Commento al Vangelo
Domenica 22 novembre, commento di don Renato De Zan
Cristo: re, pastore e giudice: nella giornata del Seminario
Mt 25,31-46
In quel tempo Gesù disse ai suoi discepoli:
Tematica liturgica
L’ultima domenica dell’anno liturgico ha come tema dominante la regalità universale di Gesù. La festa nacque nel secolo scorso: Pio XI con l’enciclica “Quas Primas” (11.12.1925) stabilì per la Chiesa universale la festa di “Gesù re dell’universo”. La decisione papale scaturì in seguito alla pressione di cardinali e vescovi, preoccupati dal totalitarismo e dall’ateismo. Essi chiedevano che la Chiesa proclamasse “solennemente i sovrani diritti della persona regale di Gesù Cristo, che vive nell’Eucaristia e regna, col Suo Sacro Cuore, nella società”. La risposta del papa fu precisa: “è necessario che venga divulgata la cognizione della regale dignità di nostro Signore quanto più è possibile. Al quale scopo ci sembra che nessun’altra cosa possa maggiormente giovare quanto l’istituzione di una festa particolare e propria di Cristo Re”. Oggi la solennità della festa si celebra a conclusione dell’anno liturgico. Le letture sottolineano due grandi tempi. Il tema che identifica la solennità si trova nella seconda lettura (1Cor 15,20-26.28) dove è evidenziata la regalità di Gesù. Egli, dopo aver assoggettato ogni nemico, compresa la morte, consegnerà il regno al Padre perché Dio sia “tutto in tutti” (1Cor 15,28). La Colletta propria riprende questo tema: “Un giorno, annientando anche l’ultimo nemico, la morte, egli ti consegnerà l’opera della sua redenzione, perché tu sia tutto in tutti”, con chiara allusione al testo appena citato. A questo tema si associa il tema del giudizio (vangelo: Mt 25,31-46) in cui il sovrano (“siederà sul trono della sua gloria”) si comporterà come un pastore (“come il pastore separa le pecore dalle capre”) e giudicherà “tutti i popoli”. Il giudizio c’è – e lo ha profetizzato anche Ezechiele , dicendo “giudicherò fra pecora e pecora, fra montoni e capri (prima lettura, Ez 34, 11-12. 15-17) – ma sarà preceduto dalla cura del re-pastore per il suo gregge perché egli è andato “in cerca della pecora perduta” e ha ricondotto “all’ovile quella smarrita”, ha fasciato “quella ferita” e curato “quella malata”. Non è, dunque, un giudizio freddo, distaccato, ma è un giudizio presieduto da chi ama il suo gregge.
Dimensione letteraria
Al testo evangelico la Liturgia antepone l’incipit liturgico: “In quel tempo Gesù disse ai suoi discepoli…”. La pericope di Mt 25,31-46 si divide in due momenti. Il primo (Mt 25,31-33) contiene l’annuncio della parusia e del giudizio. Il secondo (Mt 25,31-33), il paragone con cui viene illustrato il giudizio finale. Questa seconda parte risente in modo molto forte della parlata semitica (parallelismo antitetico): al quadro dei “benedetti” corrisponde per opposizione il quadro dei “maledetti”. Una breve considerazione, che presenta la sorte eterna degli uni e degli altri, chiude il testo.

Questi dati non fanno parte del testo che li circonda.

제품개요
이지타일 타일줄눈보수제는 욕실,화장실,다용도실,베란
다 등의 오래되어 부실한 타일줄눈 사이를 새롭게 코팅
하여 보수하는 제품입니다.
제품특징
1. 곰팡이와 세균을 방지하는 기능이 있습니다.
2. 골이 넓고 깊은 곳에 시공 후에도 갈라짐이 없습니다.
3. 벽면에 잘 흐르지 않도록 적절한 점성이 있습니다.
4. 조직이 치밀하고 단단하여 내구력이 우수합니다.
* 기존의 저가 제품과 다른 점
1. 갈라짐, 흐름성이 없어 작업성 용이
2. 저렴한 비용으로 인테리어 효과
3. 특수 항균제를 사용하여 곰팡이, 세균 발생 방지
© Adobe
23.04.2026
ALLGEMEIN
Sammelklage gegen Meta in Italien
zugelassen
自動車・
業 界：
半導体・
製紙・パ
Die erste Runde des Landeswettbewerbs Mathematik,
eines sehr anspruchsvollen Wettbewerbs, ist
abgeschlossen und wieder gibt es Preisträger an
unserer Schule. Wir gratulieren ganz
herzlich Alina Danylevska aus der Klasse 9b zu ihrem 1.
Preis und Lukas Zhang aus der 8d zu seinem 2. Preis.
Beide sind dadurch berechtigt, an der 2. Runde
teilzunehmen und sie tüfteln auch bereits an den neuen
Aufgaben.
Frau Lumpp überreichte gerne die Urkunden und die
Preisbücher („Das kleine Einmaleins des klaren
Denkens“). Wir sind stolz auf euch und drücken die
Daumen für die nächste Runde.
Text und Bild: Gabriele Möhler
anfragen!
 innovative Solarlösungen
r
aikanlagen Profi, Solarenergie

Riflessione biblico-liturgica
a. Il testo di Mt 25,31-46 può essere letto come il giudizio per tutta l’umanità non cristiana. Altri biblisti pensano che si tratta del giudizio per tutta l’umanità. Una cosa accomuna questi due modi: l’amore verso il prossimo è amore verso Dio. Lì avverrà il giudizio.
b. I bisogni del prossimo sono di diverso tipo: dai più materiali (magiare, bere) a quelli più interiori e relazionali (accoglienza dello straniero, dignità attraverso il vestito, la vicinanza). Dietro al volto del bisognoso c’è Gesù.